His Comfort Is Not My Responsibility

By | May 21, 2021

Modern Love

His Comfort Is Not My Responsibility

A young woman with a prosthetic leg hopes to make the world a more empathetic place. If only she didn’t have to do it on first dates.

Credit…Brian Rea

Rob and I had been talking on Bumble for about a month. We matched while he was apartment hunting in New York City. He was handsome, funny and well-educated, with roots in Boston. He could do his job from almost anywhere and said he was moving to New York just because, and I liked that. We stayed in touch.

After he arrived and moved into his new place, we switched over from app messaging to texting, the crucial next step. Those first few days of texting, we were deciding among restaurant recommendations in the East Village.

“Trust me,” he wrote. “I’m settling in as fast as I can!” And then, finally: “Let’s try one of these places early next week?”

“That’d be fun!” I wrote.

And just like that, I was torn over what to say next.
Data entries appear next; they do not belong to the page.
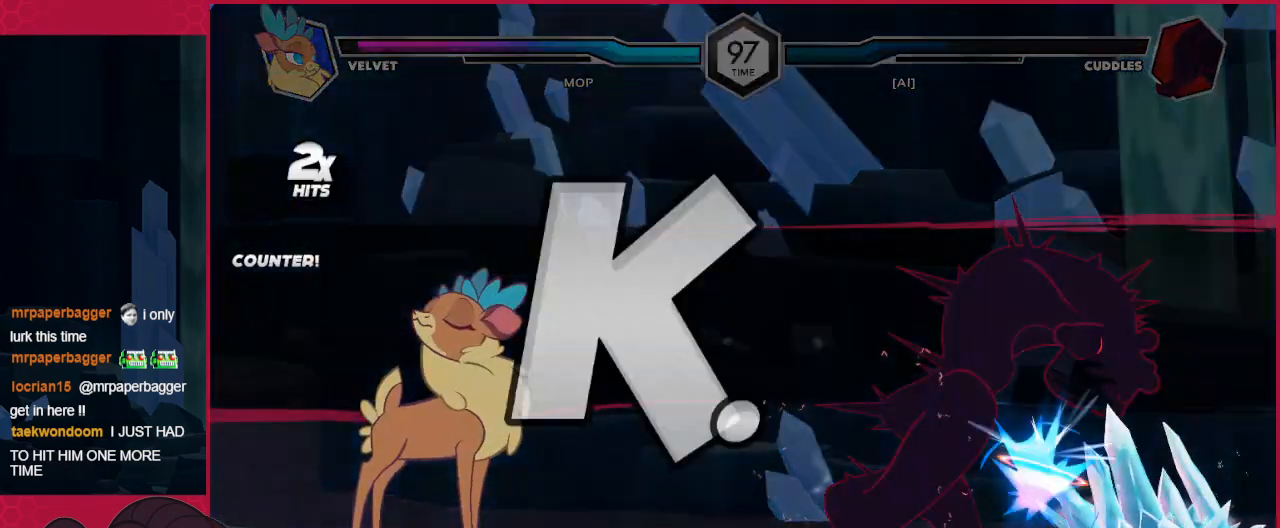
{"keys": [], "events": []}
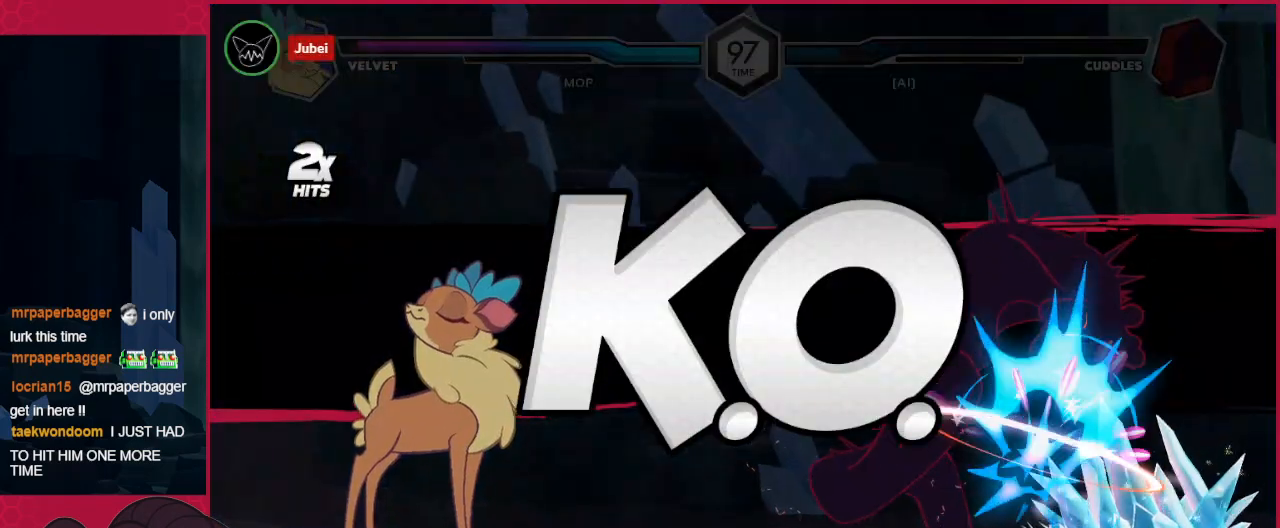
{"keys": [], "events": [[172, "down", "down"], [206, "right", "down"], [275, "ab", "down"], [275, "down", "up"], [309, "right", "up"], [413, "ab", "up"]]}
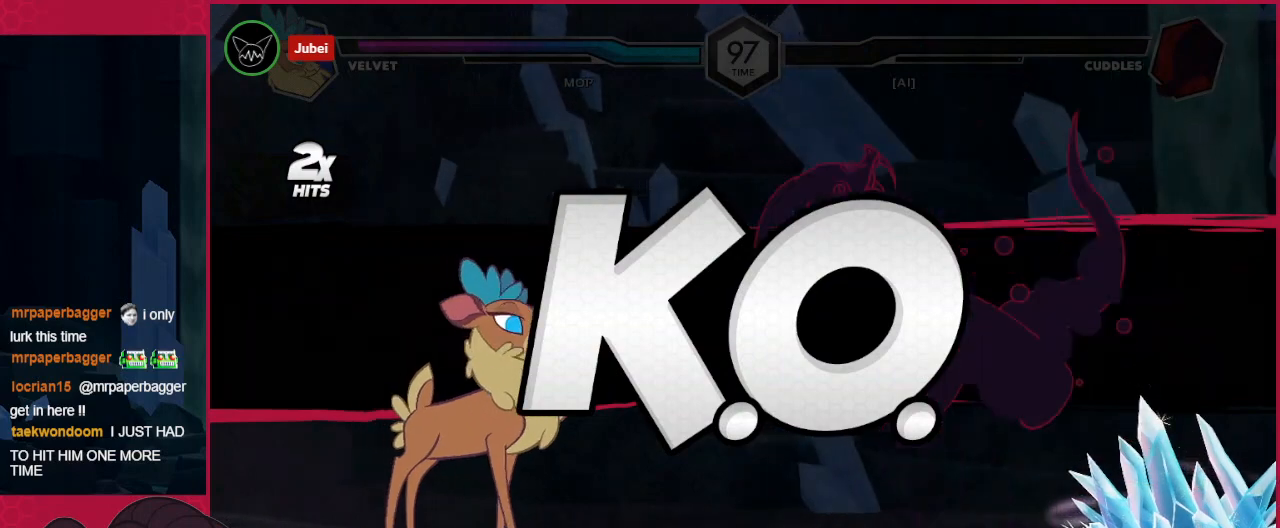
{"keys": [], "events": [[172, "down", "down"], [275, "down", "up"], [275, "right", "down"], [310, "ab", "down"], [310, "right", "up"], [482, "ab", "up"]]}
I still don’t know how soon I am supposed to bring up the thing — if I’m supposed to bring it up at all. If I should wait until we meet to say anything, or if I should say nothing. Because maybe he already knew. But I had no way of knowing if he already knew. I would have to ask.

That’s what runs through my head when I’m on dating apps as a young woman with one leg. You would think that my photos would give it away. If guys actually scrolled through all four of them. After a few years on these apps, I am still in shock over how many guys miss this detail in my photos. Is “detail” even the right word? Having one leg is definitely something, but is it bigger or smaller than a detail?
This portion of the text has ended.